1.1 A.1 Coarse-to-Fine Multi-Class Multi-Object Tracking (COFE)
Yuhang He, Wentao Yu, Jie Han, Xiaopeng Hong, Xing Wei and Yihong Gong
{hyh1379478,yu1034397129,hanjie1997}@stu.xjtu.edu.cn,
{hongxiaopeng,weixing,ygong}@mail.xjtu.edu.cn
COFE is proposed to track multiple targets in different categories under different scenarios. As shown in Fig. 1, the proposed method contains three major modules: 1) Multi-class object detection, 2) Coarse-category multi-object tracking, and 3) Fine-grained trajectory finetuning. Firstly, we use a Deep Convolutional Neural Network (DCNN) based object detector [6] to detect interested targets in the image plane, where each detection is denoted by a bounding box with a class label and a confidence score. Secondly, we track multiple targets in coarse categories, where fine-grained classes (such as van, bus, car) are summarized into coarse categories (e.g., vehicle).

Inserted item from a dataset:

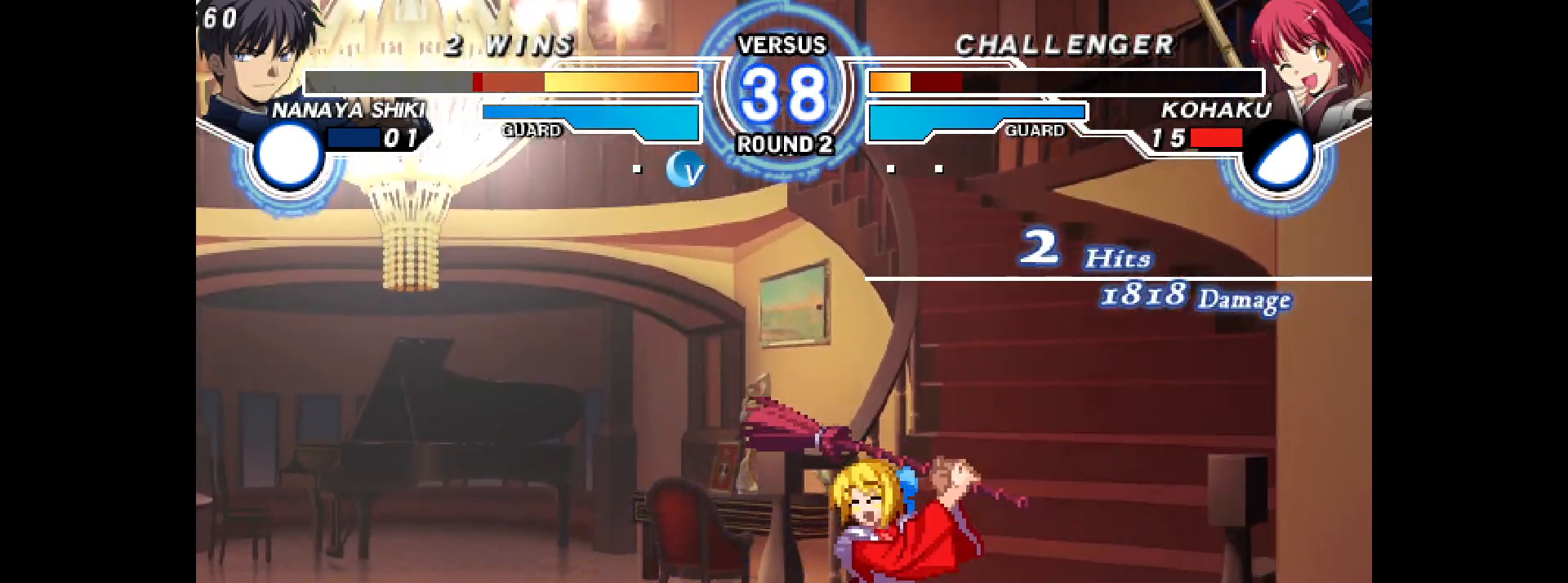
{"dt_ms": 500, "buttons": ["CIRCLE"], "events": [[33, "DPAD_LEFT", "down"], [67, "DPAD_UP", "down"], [100, "TRIANGLE", "down"], [117, "TRIANGLE", "up"], [133, "DPAD_UP", "up"], [150, "CROSS", "down"], [167, "CROSS", "up"], [167, "DPAD_LEFT", "up"], [167, "DPAD_RIGHT", "down"], [233, "DPAD_RIGHT", "up"], [283, "CIRCLE", "down"]]}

For each coarse category, we perform multi-object tracking by exploiting the appearance and motion information of targets, where the appearance feature is extracted using a DCNN feature extractor [54] and the motion pattern of each target is modeled by a Kalman Filter. Finally, for each obtained trajectory, we finetune its fine-grained class label by a simple voting and refine the tracking results by post processing (i.e., bounding box smoothing).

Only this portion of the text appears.